Task prompt:
Arrange every line of text in the entries below as a JSON list of strings, one string per line, with blank lines and the pictures left out.

Supplied data:
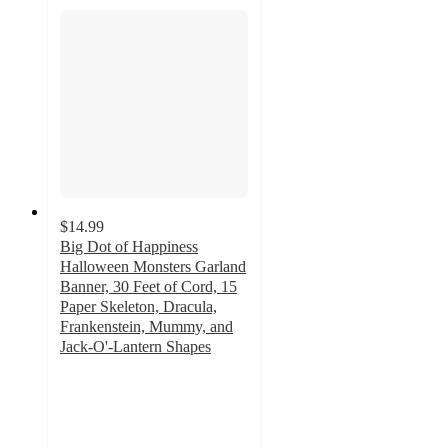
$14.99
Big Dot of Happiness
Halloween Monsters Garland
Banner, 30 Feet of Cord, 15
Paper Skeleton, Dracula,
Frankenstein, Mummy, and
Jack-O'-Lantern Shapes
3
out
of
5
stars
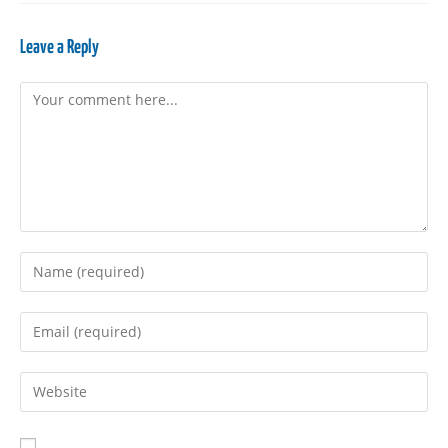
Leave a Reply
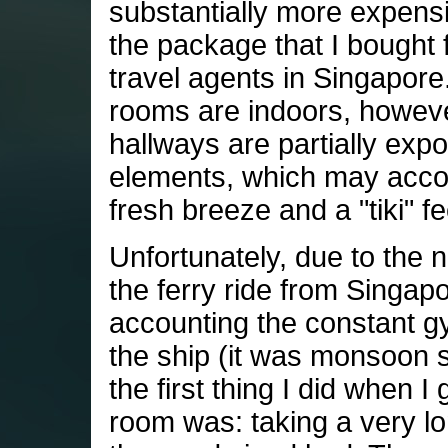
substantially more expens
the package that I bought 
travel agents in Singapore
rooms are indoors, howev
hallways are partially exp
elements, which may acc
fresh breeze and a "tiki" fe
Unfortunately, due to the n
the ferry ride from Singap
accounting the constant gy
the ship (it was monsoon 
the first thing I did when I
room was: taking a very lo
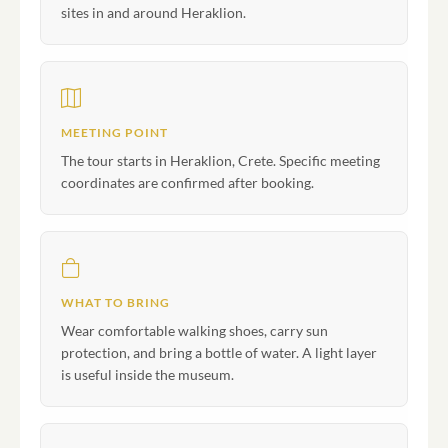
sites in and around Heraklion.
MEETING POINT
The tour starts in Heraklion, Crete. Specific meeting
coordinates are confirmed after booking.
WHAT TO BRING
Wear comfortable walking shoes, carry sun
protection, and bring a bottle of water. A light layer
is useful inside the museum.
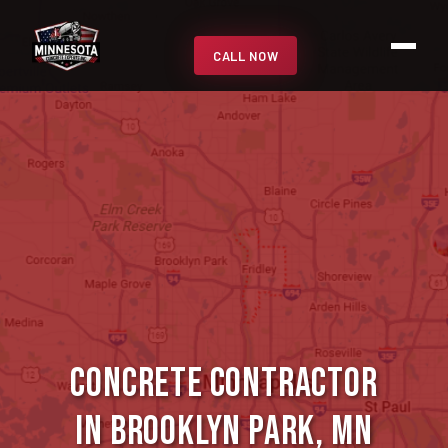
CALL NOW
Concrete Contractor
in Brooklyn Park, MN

Problem solution:
[
  "$14.99",
  "Big Dot of Happiness",
  "Halloween Monsters Garland",
  "Banner, 30 Feet of Cord, 15",
  "Paper Skeleton, Dracula,",
  "Frankenstein, Mummy, and",
  "Jack-O'-Lantern Shapes",
  "3",
  "out",
  "of",
  "5",
  "stars",
  "Leave a Reply",
  "substantially more expens",
  "the package that I bought ",
  "travel agents in Singapore",
  "rooms are indoors, howev",
  "hallways are partially exp",
  "elements, which may acc",
  "fresh breeze and a \"tiki\" fe",
  "Unfortunately, due to the n",
  "the ferry ride from Singap",
  "accounting the constant gy",
  "the ship (it was monsoon ",
  "the first thing I did when I",
  "room was: taking a very lo",
  "sites in and around Heraklion.",
  "MEETING POINT",
  "The tour starts in Heraklion, Crete. Specific meeting",
  "coordinates are confirmed after booking.",
  "WHAT TO BRING",
  "Wear comfortable walking shoes, carry sun",
  "protection, and bring a bottle of water. A light layer",
  "is useful inside the museum.",
  "CALL NOW",
  "Concrete Contractor",
  "in Brooklyn Park, MN"
]